Tragedy not only in our own house

This week, for the nation and the world, will be one of memorial and regret.

Tuesday marked Yom HaShoah, the Day of Remembrance, a time to remember the more than 6 million Jews and others killed in the German death machine during the 1930s and '40s.

The anniversary of the infamous bombing of the A. P. Murrah Federal Building in Oklahoma City will fall later this week.

By the darkest of coincidences, that slaughter came on the second anniversary of the fire that ended the siege of the Branch Davidian compound near Waco.

But while we remember these catastrophes, let us not avert our eyes from the heinous massacres that have happened and continue to happen elsewhere.

In 1991, the United States led a force to liberate Kuwait from Iraqi rule.

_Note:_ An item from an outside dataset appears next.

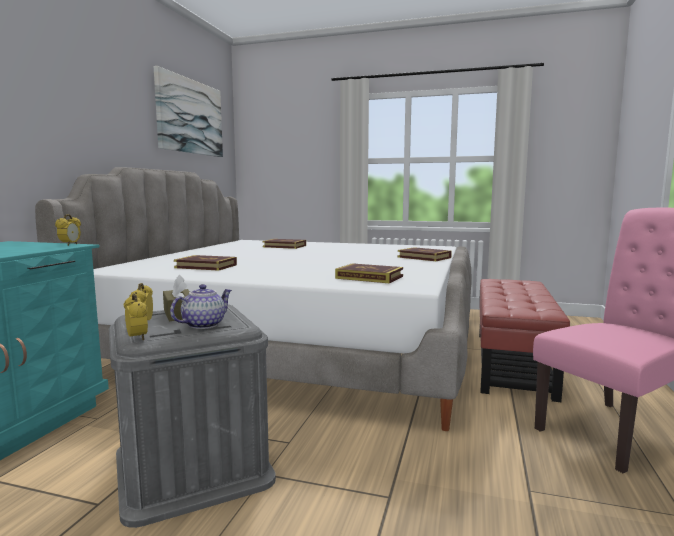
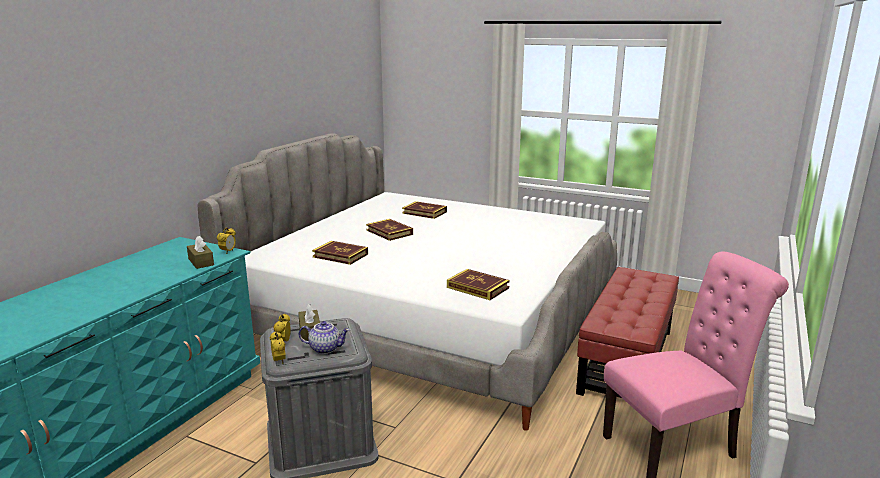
camera: 10 degrees right, 10 degrees up
(31, 249) = (201, 262): none -> brown tissue box
(190, 116) = (332, 71): picture -> none
(203, 325) = (325, 348): teapot -> teapot turned 45 degrees clockwise
(424, 257) = (553, 248): book -> book (389, 232)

Meanwhile, secessionist Kurds in Iraq were being treated even worse than Kuwaitis and were given little protection and much less freedom from the grasp of their malignant ruler.

Whole villages have been wiped out on a regular basis in Central America and Southeast Asia. Typically, the ruling governments simply erase the tiny settlements from official maps after ordering their destruction. International attention is only given to these situations when Westerners are caught in the crossfire.

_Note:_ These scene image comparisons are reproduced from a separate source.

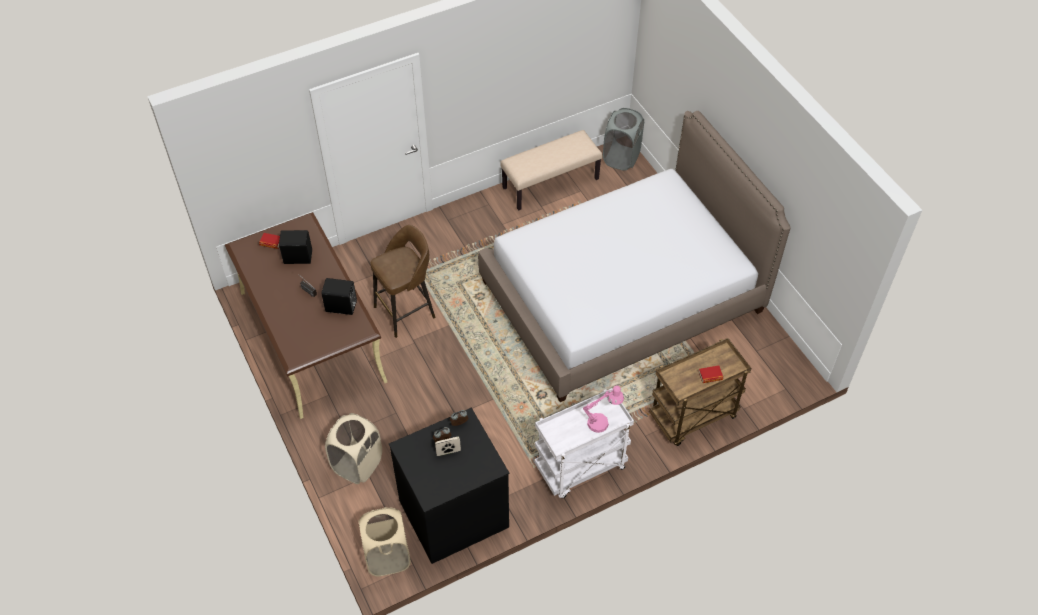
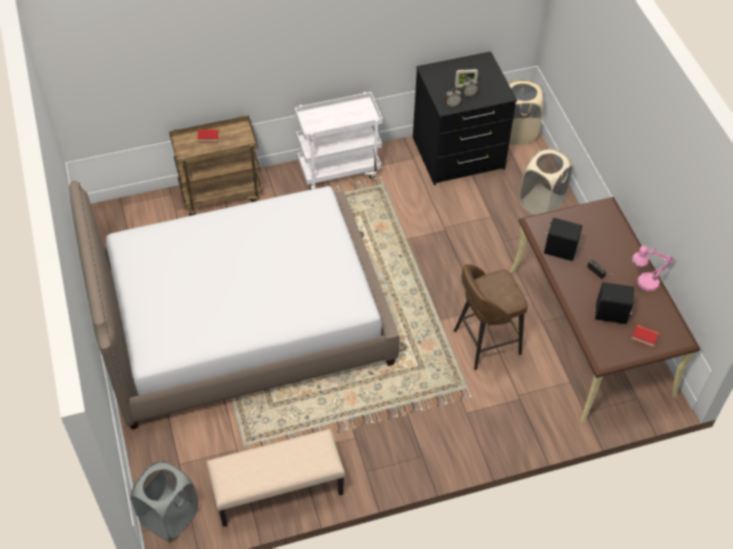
camera: 170 degrees left, 0 degrees up
(602, 422) = (321, 116): pink table lamp -> pink table lamp (643, 283)

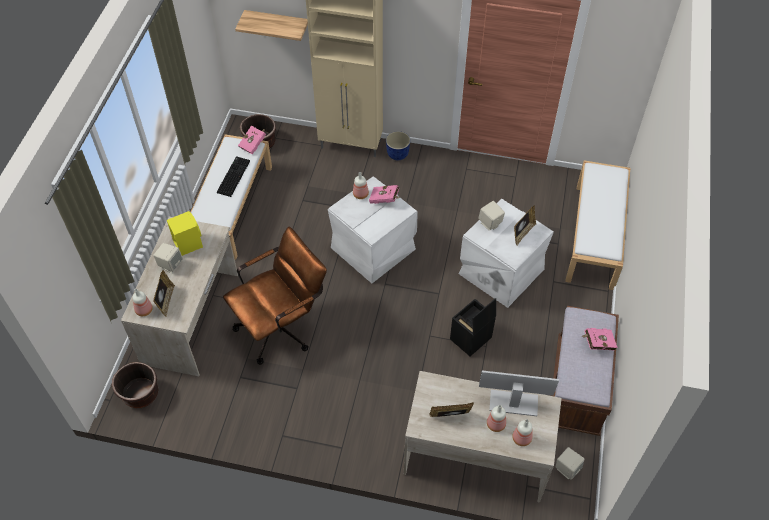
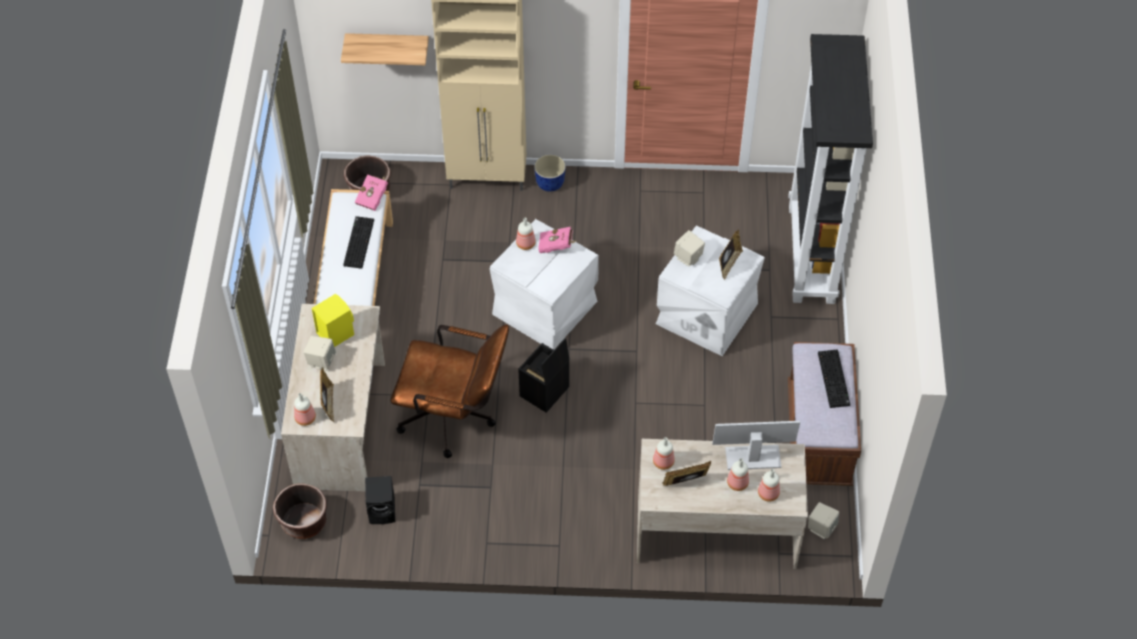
camera: 10 degrees left, 0 degrees up
(206, 394) = (383, 511): none -> black speaker
(282, 326) = (455, 418): brown office chair -> brown office chair turned 60 degrees clockwise
(433, 394) = (662, 462): none -> bottle
(470, 339) = (685, 399): black storage box -> black storage box (544, 392)
(595, 236) = (812, 254): white bench -> black bookcase
(597, 343) = (835, 379): pink book -> keyboard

In the capital of Liberia, a nation created by Americans in the last century, the army, its government and the populace are in a state of total chaos. And that doesn't even remotely begin to compare with the horrific situation across the African continent in Rwanda.

What's more, carnage and genocide taint the new national identities of the states that once made up Yugoslavia.

American response to these mass murders has varied from a token effort at stopping the violence to outright funding the governments carrying out the slaughters.

Isolationists often argue that we need to take care of the violence on our own streets before attempting to police the world.

That argument would deserve more merit if a real effort were being made to ensure domestic peace. Instead, entire sections of major U.S. cities and their inhabitants are abandoned to thugs and the disorganized crime they generate. These ghettoes are treated as foreign countries -- with clearly delineated boundaries and borders -- except when police visit to intimidate and harass residents.

We have the wealth in this country to fix ourselves up and then start work on the rest of the world. We just lack the resolve.

If America needs to clean its own house before going to work on the world, so be it. Let's grab the dust mops, bite the bullet, saddle the horses, gird the loins and get on with it.

Otherwise, we will continue ignoring global tragedies and hundreds of people will die for no good reason. And weeks of mourning and regret will continue on unto infinity, world without end. Amen.